**Task to carry out:**
Each line of data below is to be returned exactly, leaving out any picture.

**Record excerpts:**

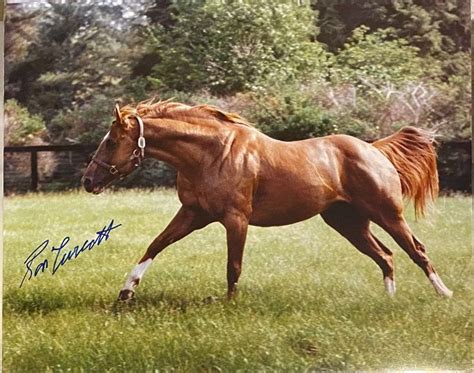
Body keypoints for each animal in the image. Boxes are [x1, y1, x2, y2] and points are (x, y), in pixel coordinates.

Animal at [80, 98, 452, 300]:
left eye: (111, 142)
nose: (87, 181)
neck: (212, 153)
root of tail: (374, 149)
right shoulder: (193, 214)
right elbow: (155, 245)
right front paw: (126, 291)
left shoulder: (236, 219)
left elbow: (233, 266)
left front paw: (230, 307)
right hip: (348, 222)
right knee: (386, 256)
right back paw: (390, 299)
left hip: (387, 214)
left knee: (416, 250)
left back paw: (444, 294)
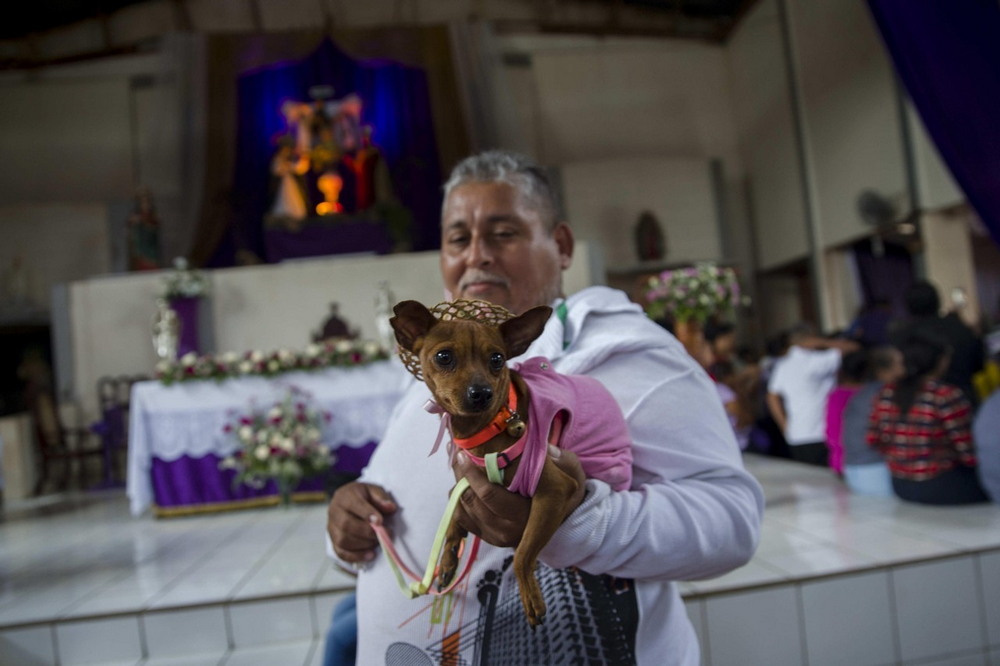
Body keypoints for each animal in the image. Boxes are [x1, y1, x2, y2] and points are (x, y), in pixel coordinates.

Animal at [390, 298, 632, 624]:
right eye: (443, 356)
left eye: (497, 359)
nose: (481, 393)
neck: (486, 430)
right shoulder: (463, 480)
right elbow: (454, 504)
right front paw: (450, 552)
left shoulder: (555, 491)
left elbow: (523, 553)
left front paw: (530, 596)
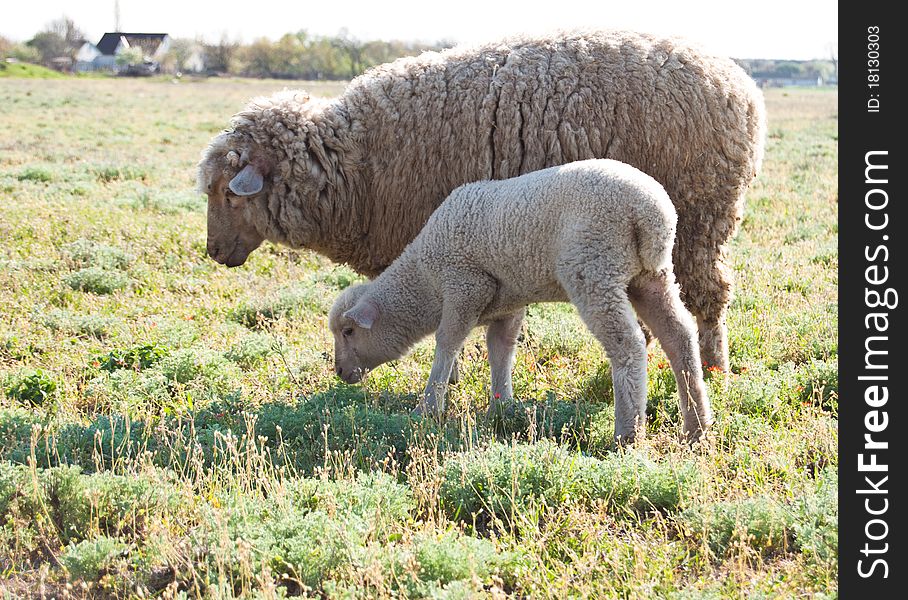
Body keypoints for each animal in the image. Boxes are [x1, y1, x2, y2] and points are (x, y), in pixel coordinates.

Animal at [200, 29, 768, 370]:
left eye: (229, 194)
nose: (213, 253)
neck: (353, 164)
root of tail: (741, 85)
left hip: (700, 218)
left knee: (710, 296)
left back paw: (716, 367)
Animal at [330, 158, 712, 440]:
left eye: (348, 332)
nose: (339, 372)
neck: (425, 279)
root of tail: (652, 212)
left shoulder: (465, 285)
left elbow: (447, 343)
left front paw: (428, 408)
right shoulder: (507, 304)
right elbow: (500, 349)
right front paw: (501, 406)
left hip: (593, 270)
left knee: (628, 345)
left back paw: (628, 432)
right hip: (649, 275)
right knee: (678, 334)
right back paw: (697, 426)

**Task answer:**
Body keypoints for each animal in the image. Boxes are [x1, y1, x2, y2] and points are (x, y), in pixel coordinates.

Animal at [80, 98, 452, 300]:
left eye: (111, 142)
nose: (87, 181)
neck: (212, 153)
root of tail: (374, 149)
right shoulder: (193, 214)
right elbow: (155, 245)
right front paw: (126, 291)
left shoulder: (236, 219)
left elbow: (233, 266)
left front paw: (230, 307)
right hip: (348, 222)
right knee: (386, 256)
right back paw: (390, 299)
left hip: (387, 214)
left knee: (416, 250)
left back paw: (444, 294)
Body keypoints for each animal in the image. Boxes are [x1, y1, x2, y2] and points are (x, y), in pixel coordinates.

Animal at [390, 298, 632, 624]:
right eye: (443, 356)
left eye: (497, 359)
nose: (481, 393)
neck: (486, 430)
right shoulder: (463, 480)
right elbow: (454, 504)
right front paw: (450, 552)
left shoulder: (555, 491)
left elbow: (523, 553)
left front paw: (530, 596)
Body keypoints for each animal in the image. Boxes are [x1, y1, x2, y2] and points are (x, y), in pixel coordinates.

Animal at [200, 29, 768, 370]:
left eye: (229, 194)
nose: (213, 253)
neck: (353, 164)
root of tail: (741, 85)
left hip: (700, 218)
left knee: (710, 296)
left back paw: (716, 367)
Animal at [330, 158, 712, 440]:
left eye: (348, 332)
nose: (339, 372)
neck: (425, 279)
root of tail: (652, 212)
left shoulder: (465, 285)
left elbow: (447, 343)
left front paw: (428, 408)
right shoulder: (507, 304)
right elbow: (500, 349)
right front paw: (501, 406)
left hip: (593, 270)
left knee: (628, 345)
left back paw: (628, 432)
right hip: (649, 275)
right knee: (678, 334)
right back paw: (697, 426)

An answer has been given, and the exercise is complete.